В конце концов, он был боевым офицером. У него имелись знания и опыт, и он «видел», как можно использовать эти сведения… как поставить русским и немцам шах и мат в два хода. А вот Кармонди, угнетенный двумя подряд провалами, вознамерился уйти в глухую оборону. Майор явно забыл, что, во-первых, обороной войны обычно не выигрывают, а во-вторых, тающий запас пайков отсчитывает их тающее время столь же неумолимо, как германская адская машина в снарядном погребе канонерки. Действовать требовалось быстро и решительно!

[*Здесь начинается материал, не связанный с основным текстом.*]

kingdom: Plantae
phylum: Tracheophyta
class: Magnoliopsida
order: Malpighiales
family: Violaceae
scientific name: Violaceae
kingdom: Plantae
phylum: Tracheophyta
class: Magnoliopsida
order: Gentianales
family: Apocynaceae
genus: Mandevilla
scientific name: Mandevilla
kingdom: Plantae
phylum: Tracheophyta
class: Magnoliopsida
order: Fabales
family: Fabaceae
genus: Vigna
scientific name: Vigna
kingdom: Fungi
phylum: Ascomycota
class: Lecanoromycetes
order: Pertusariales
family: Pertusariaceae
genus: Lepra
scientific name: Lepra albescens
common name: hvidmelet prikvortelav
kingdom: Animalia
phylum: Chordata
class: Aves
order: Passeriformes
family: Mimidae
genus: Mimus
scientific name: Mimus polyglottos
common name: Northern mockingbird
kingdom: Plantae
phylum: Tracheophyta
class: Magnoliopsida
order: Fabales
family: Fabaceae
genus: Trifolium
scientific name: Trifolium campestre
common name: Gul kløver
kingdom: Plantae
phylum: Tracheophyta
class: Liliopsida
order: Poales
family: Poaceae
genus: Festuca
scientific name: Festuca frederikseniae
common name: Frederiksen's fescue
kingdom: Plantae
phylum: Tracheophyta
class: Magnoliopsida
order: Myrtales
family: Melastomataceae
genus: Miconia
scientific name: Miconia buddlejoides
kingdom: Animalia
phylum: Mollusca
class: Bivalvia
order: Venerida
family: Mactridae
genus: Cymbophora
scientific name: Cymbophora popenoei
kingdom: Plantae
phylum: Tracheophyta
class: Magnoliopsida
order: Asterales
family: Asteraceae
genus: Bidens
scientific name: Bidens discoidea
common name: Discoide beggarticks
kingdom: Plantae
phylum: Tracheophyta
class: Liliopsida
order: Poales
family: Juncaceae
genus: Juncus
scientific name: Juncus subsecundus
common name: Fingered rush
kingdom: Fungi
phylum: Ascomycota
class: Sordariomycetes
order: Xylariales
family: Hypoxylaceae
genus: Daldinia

– Хватит и половины этого числа, – уверенно произнес Харлоу, – если они не станут рваться вперед очертя голову, а будут грамотно использовать наше преимущество в артиллерийской силе. Что же касается так впечатливших вас тевтонских пулеметов, то для них у нас теперь тоже найдется сюрприз, не так ли, Бакстон?
– Совершенно верно, сэр, – подтвердил старший механик «Бенбоу».
– Таким образом, – продолжил Харлоу, – если предпринять атаку немедленно, шансы на успех… Что с вами, мичман? – недовольно хмурясь, спросил он. – У вас такое лицо, словно вы увидели призрак своего прадедушки.
– Простите, сэр, – мичман Гарланд, будучи младшим по званию из присутствовавших на совещании, не решился высказать свои мысли вслух, но и скрыть изумление было выше его сил, – но почему вы собираетесь атаковать русских? Мы ведь до сих пор не воевали с ними, так что, возможно, у нас есть шанс договориться…
– Не воевали? – зло прищурился лейтенант Додсон. – Вы согласитесь повторить эти слова матери матроса Пембрука, м-мичман?
– Возможно, я не совсем удачно выразился, – покраснев, отозвался Гарланд. – Но все-таки, если есть шанс договориться…
– К сожалению, такого шанса у нас уже нет! – твердо произнес капитан-лейтенант. – Поверьте, я бы и сам предпочел вести с ними переговоры, а не перестрелку. Ведь если бы удалось отколоть русских от немцев, хотя бы уговорить занять нейтральную позицию, это бы весьма облегчило наше положение. Увы, они уже сделали свой выбор и сообщили о нем пушечными залпами. Что ж… не я начал эту войну, но я приложу все усилия, чтобы закончить ее как можно скорее.
– Надеюсь, сэр, вам это удастся, – не сводя взгляда с лица Харлоу, тихо произнес мичман. – Молю Бога, чтобы вам это удалось.
…Очнувшись, человек, давно привыкший называть себя Сергеем Константиновичем Щукиным, увидел перед собой белизну. Чистый белый, без единого пятнышка свет заполнял собой все поле зрения. Слепящий свет и невнятные звуки – шум, словно бы от разговоров множества людей, сливающихся в одно громовое, неразборчивое «бу-бу-бу».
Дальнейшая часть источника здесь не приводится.